Мне жена нужна другая, такая, чтобы...
– У кого-нибудь есть резинка? – спросил сержант Андерсон, внезапно шагнув на «рабочую» половину комнаты, отделенную от его конторки рядом шкафов.
– Нету. Коли нам кажется, что красотка настолько плоха, что без резинки к ней не подъехать, мы заказываем у нее другие услуги, – сказал Фаррелл, весело разглядывая Андерсона голубыми, близко посаженными глазами.
– Я имел в виду резинки для контейнеров, в которых хранятся свидетельские показания, – холодно сказал тот. – По-прежнему разливаем в них спиртные напитки, а?
– Ящик в шкафу, Майк, – сказал Бонелли, и все притихли, поняв, что шутка Фаррелла начальству не понравилась. – Сегодня в баре работаем?
– Прошло две недели, как к нам поступила та жалоба на «Погребок».
По-моему, пора и отреагировать.
– Обслуживание посетителей после закрытия? – спросил Фаррелл.
– Если бы ты урвал немного времени от сочинения своих острот и взял на себя труд заглядывать в поступившие жалобы, ты бы знал, что бармен «Погребка» снимает квартиру прямо над заведением и что порой, случается, приглашает клиентов к себе наверх, где продолжает как ни в чем не бывало продавать выпивку.
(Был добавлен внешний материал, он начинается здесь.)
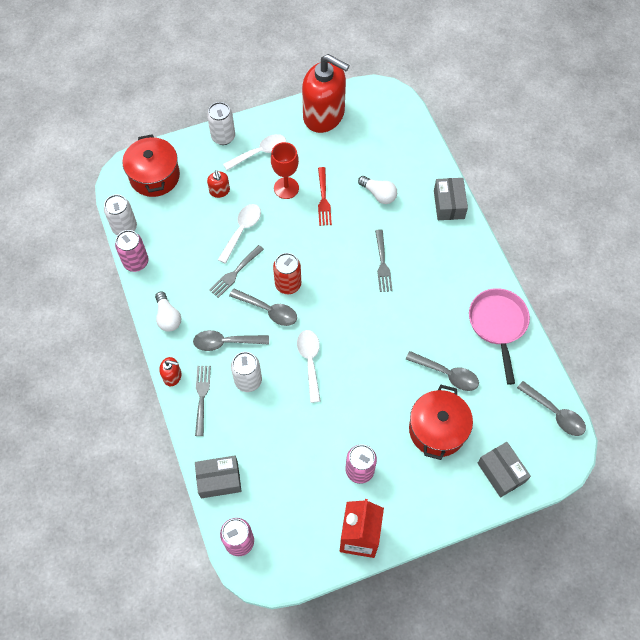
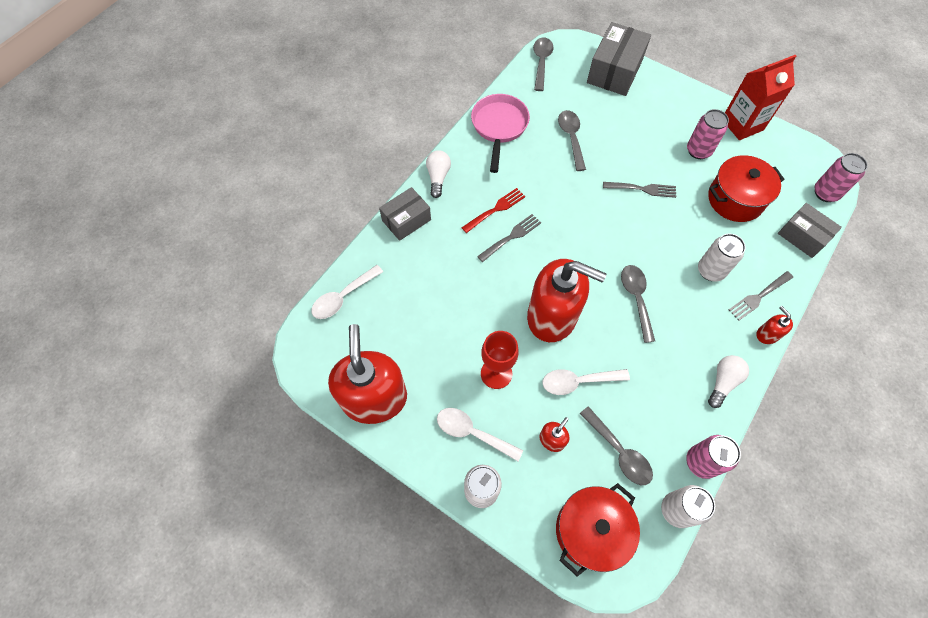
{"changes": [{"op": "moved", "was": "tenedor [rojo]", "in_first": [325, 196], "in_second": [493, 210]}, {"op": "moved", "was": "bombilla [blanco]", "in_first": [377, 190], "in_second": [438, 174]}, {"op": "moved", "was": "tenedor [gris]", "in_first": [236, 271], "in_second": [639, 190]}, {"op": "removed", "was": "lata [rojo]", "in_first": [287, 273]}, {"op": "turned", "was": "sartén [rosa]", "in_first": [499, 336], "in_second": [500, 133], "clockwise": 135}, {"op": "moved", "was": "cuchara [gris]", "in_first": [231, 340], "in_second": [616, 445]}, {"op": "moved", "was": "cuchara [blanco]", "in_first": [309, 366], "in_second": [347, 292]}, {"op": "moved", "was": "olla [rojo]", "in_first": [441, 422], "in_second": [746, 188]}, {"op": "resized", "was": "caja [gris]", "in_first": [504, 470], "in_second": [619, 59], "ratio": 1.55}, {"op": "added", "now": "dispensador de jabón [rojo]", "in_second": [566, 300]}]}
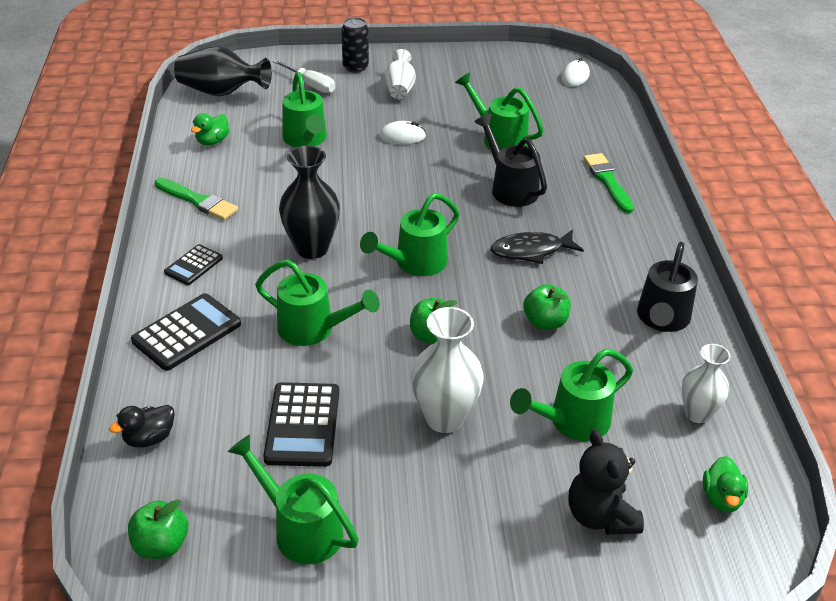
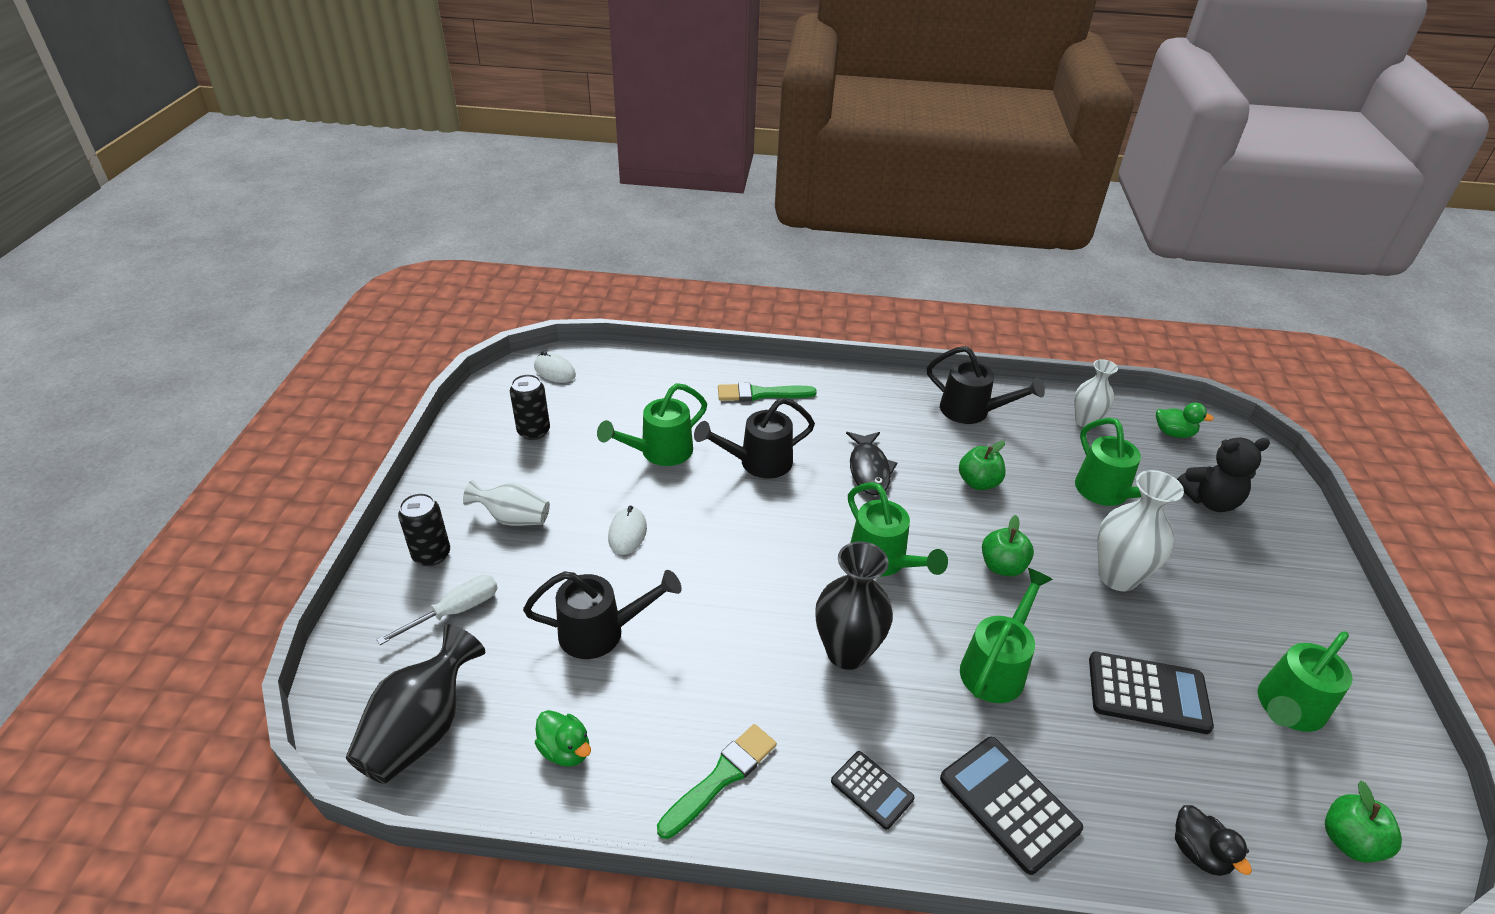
{"changes": [{"op": "recoloured", "was": "regadera [verde]", "now": "regadera [negro]", "in_first": [305, 109], "in_second": [602, 614]}, {"op": "added", "now": "lata [negro]", "in_second": [530, 407]}]}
Естественно, после отведенных на то часов.
– Сегодня же все там проверим, лично для тебя, Майк, – примирительно сказал Бонелли, но, подумал Гус, в этих карих глазах под тяжелыми бровями примирения нет и в помине. Они разделались с Андерсоном, даже не нарушив норм вежливости.
– Хочу заняться этим сам, – сказал сержант. – В одиннадцать жду вас с Плибсли на углу Третьей и Западной, там и решим, отправимся туда вместе или по одному.
– Только мне туда нельзя, – сказал Бонелли. – Слишком многих я там повязал. Бармен меня знает.